Cattle producers need the option of
getting an advance payment on their
future incomes. The CCA proposes a special advance payment be offered
to cattle
producers of up to $100 for every cow and up to
$150 for every feeder, based on ending 2006 inventories, as listed on a
producer’s CAIS supplementary form. This advance would simply allow
producers
timely access to dollars that they will eventually receive, either
through CAIS
or from selling cattle. Government has already agreed in principle that
this is
a necessary tool for producers although the current mechanisms are
preventing
this short-term goal from working.
Visit www.cattle.ca and click on the “What’s New” link to view both
documents and the Agriculture Minister’s funding announcement.
Bovine TB confirmed
On October 31, bovine tuberculosis
(TB) was confirmed by the Canadian Food
Inspection Agency (CFIA) in a bull slaughtered in Quebec.

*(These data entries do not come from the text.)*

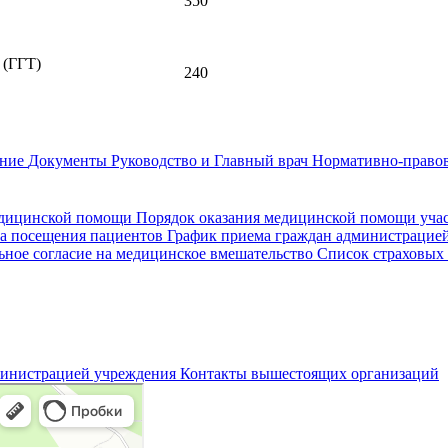
350
 (ГГТ)
240
ание
Документы
Руководство и Главный врач
Нормативно-правов
едицинской помощи
Порядок оказания медицинской помощи уч
а посещения пациентов
График приема граждан администрацие
ное согласие на медицинское вмешательство
Список страховых
министрацией учреждения
Контакты вышестоящих организаций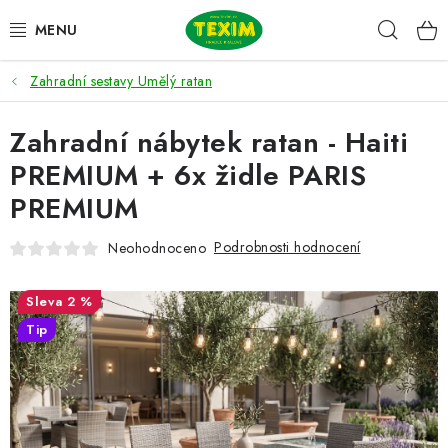
Přejít
Hleda
na
obsah
Zahradní sestavy Umělý ratan
ZAHRADNÍ SESTAVY
Zahradní nábytek ratan - Haiti
ŽIDLE
PREMIUM + 6x židle PARIS
STOLY
PREMIUM
LAVICE
Podrobnosti hodnocení
Neohodnoceno
LEHÁTKA
2 %
Tip
POLSTRY
DOPLŇKY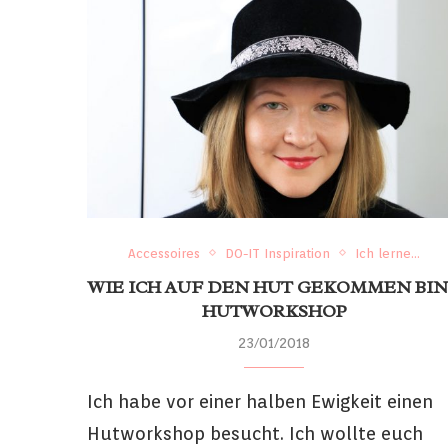
Accessoires
DO-IT Inspiration
Ich lerne...
WIE ICH AUF DEN HUT GEKOMMEN BIN
HUTWORKSHOP
23/01/2018
Ich habe vor einer halben Ewigkeit einen
Hutworkshop besucht. Ich wollte euch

The bull was
born on
a farm in Alberta, spent most of its life in B.C., and was sold along
with 381
herd-mates in August.
The CFIA quarantined 28 farms that
received cattle from the August sale in
order to prevent further spread of the disease. All animals that came
in
contact with the bull and its herd-mates are to be slaughtered and
tested, and
all cattle owners compensated. Quarantines will be lifted once the
animals
ordered destroyed have left the farm and after all premises have been
disinfected following CFIA instructions. This will not affect Canada’s
TB-free
status. At present, the USDA recognizes Canada as being TB-free with
the
exception of Manitoba for which it has not updated its rule, but which
is
expected in 2008.
Emergency management
On November 29, the CCA conducted an
emergency management
tabletop exercise in order to solidify and implement a process in the
event of
a foreign animal disease outbreak in Canada. After the events of the
BSE crisis
the industry recognizes the importance of being prepared for any
potential
disease-related or any other crisis. The exercise was developed with
the
knowledge and experience gained from the events in 2003.